"These people don't reason like normal human beings"
ABUJA, Nigeria -- An American team was expected on the ground in Nigeria to help in the search for more than 200 teenage girls kidnapped from their school in a remote village.
The Islamic terror group Boko Haram has threatened to sell them into slavery.
The kidnappings have completely overshadowed the World Economic Forum, which is taking place in Abuja. Even President Goodluck Jonathan is feeling the heat. He used his opening address to say the kidnappings marked the beginning of the end of terror in Nigeria. But for the families of those missing girls in Chibok, there is no end in sight.
The classrooms are empty, looted. The charred remains of the school in Chibok are a stark reminder of the kidnapped schoolgirls, missing now for 25 days.

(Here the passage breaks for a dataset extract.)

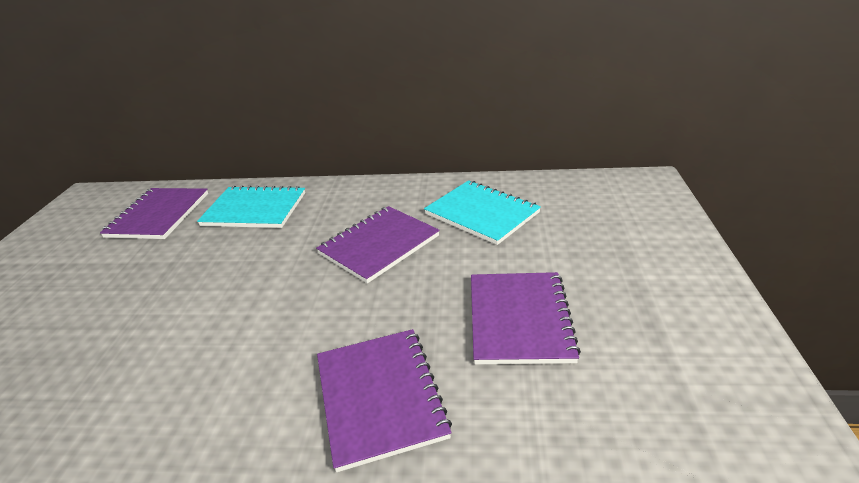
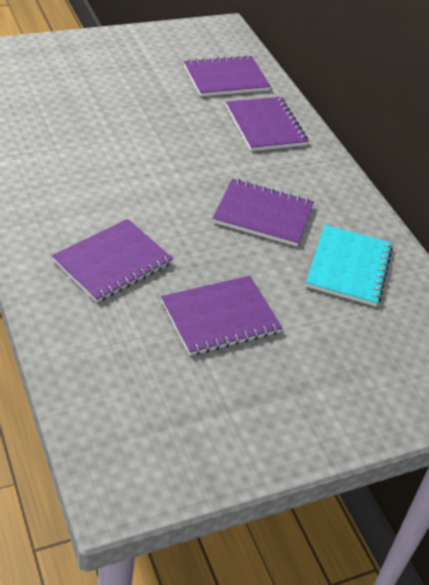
camera: 55 degrees right, 10 degrees up
(254, 209) = (265, 126): turquoise notebook -> purple notebook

Villagers wait for any word from their daughters' kidnappers -- anything is better than silence.
Al Jazeera English interviewed a mother who said she would give up her life to have her daughter freed.
"They should go into my house, burn my house, break everything inside my house if they give my daughter back," she said."That would be better for me."Well armed Islamic militants from Boko Haram herded more than 200 girls into trucks and drove off. The group has terrorized villages like Chibok for over a decade, and their attacks have become increasingly violent. Twice the government has attempted to broker a peace deal. Twice they have failed.

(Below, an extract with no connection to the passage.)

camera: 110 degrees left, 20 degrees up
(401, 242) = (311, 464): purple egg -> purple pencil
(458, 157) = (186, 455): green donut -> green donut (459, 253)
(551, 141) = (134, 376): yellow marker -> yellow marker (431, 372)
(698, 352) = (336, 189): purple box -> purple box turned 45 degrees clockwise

- 276 kidnapped Nigerian schoolgirls will be sold, militants threaten
- Nigeria militants kidnap 8 more girls as U.S. offers help
Activist Shehu Sani was part of the negotiations both times. He warns that any military operation to rescue the girls is risky.
"These people do not reason like normal human beings," Sani said. "Any attempt to use force to free these girls will end up in a very tragic circumstance."
Sani told us he thinks the girls may be held hostage in the dense Sambesia forest northeast of Chibok.
He fears the group's growing extremism against Nigeria's government.
"They have a mission to turn Nigeria into an Islamic state," he said.
Why does Sani believe the girls are still being held together?
He seems to think the girls are being held in one large group possibly to be used as a potential prisoner swap with Boko Haram militants being held in Nigerian jails.
But U.S. intelligence sources seem to think the girls have already been split up into smaller groups and possibly even taken across the borders into neighboring countries, complicating any efforts to find them.
When the kidnappings occurred, there were 11 U.S. Green Berets in Nigeria on a regularly scheduled training mission.
There are restrictions on how much help the Pentagon can give to the Nigerian military because that nation is considered a human rights violator.